## Required action
Rewrite every line of the entries below as a Markdown table with the columns "Row" and "Text", numbering the rows and skipping any blank lines. Leave the pictures out of the table.

## Records for processing
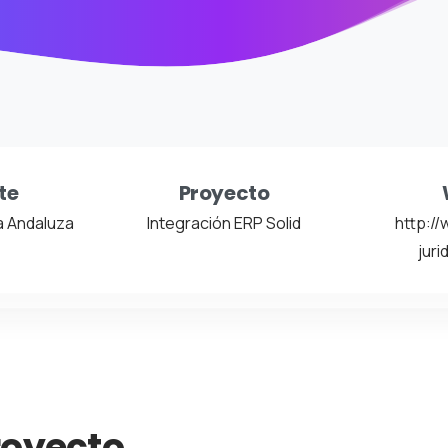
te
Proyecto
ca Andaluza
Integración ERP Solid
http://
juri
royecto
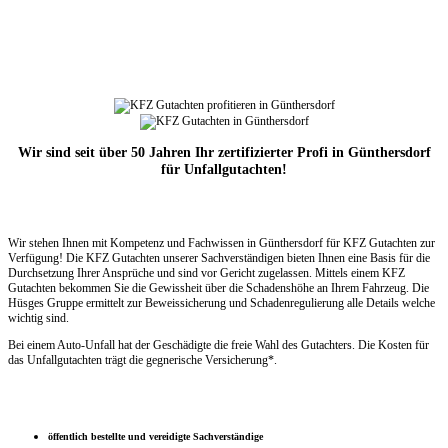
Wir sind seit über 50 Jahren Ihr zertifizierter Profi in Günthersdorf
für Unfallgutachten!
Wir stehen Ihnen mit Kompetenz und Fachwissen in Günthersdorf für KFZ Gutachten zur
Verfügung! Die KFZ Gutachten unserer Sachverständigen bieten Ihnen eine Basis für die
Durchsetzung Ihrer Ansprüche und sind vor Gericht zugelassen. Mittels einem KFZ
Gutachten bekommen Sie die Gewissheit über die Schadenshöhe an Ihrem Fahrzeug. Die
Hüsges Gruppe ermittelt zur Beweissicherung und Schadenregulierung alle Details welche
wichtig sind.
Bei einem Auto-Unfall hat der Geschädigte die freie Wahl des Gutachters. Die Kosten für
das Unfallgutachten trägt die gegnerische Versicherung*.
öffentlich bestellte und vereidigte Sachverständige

## Solved exercise
| Row | Text |
|---|---|
| 1 | te |
| 2 | Proyecto |
| 3 | ca Andaluza |
| 4 | Integración ERP Solid |
| 5 | http:// |
| 6 | juri |
| 7 | royecto |
| 8 | Wir sind seit über 50 Jahren Ihr zertifizierter Profi in Günthersdorf |
| 9 | für Unfallgutachten! |
| 10 | Wir stehen Ihnen mit Kompetenz und Fachwissen in Günthersdorf für KFZ Gutachten zur |
| 11 | Verfügung! Die KFZ Gutachten unserer Sachverständigen bieten Ihnen eine Basis für die |
| 12 | Durchsetzung Ihrer Ansprüche und sind vor Gericht zugelassen. Mittels einem KFZ |
| 13 | Gutachten bekommen Sie die Gewissheit über die Schadenshöhe an Ihrem Fahrzeug. Die |
| 14 | Hüsges Gruppe ermittelt zur Beweissicherung und Schadenregulierung alle Details welche |
| 15 | wichtig sind. |
| 16 | Bei einem Auto-Unfall hat der Geschädigte die freie Wahl des Gutachters. Die Kosten für |
| 17 | das Unfallgutachten trägt die gegnerische Versicherung*. |
| 18 | öffentlich bestellte und vereidigte Sachverständige |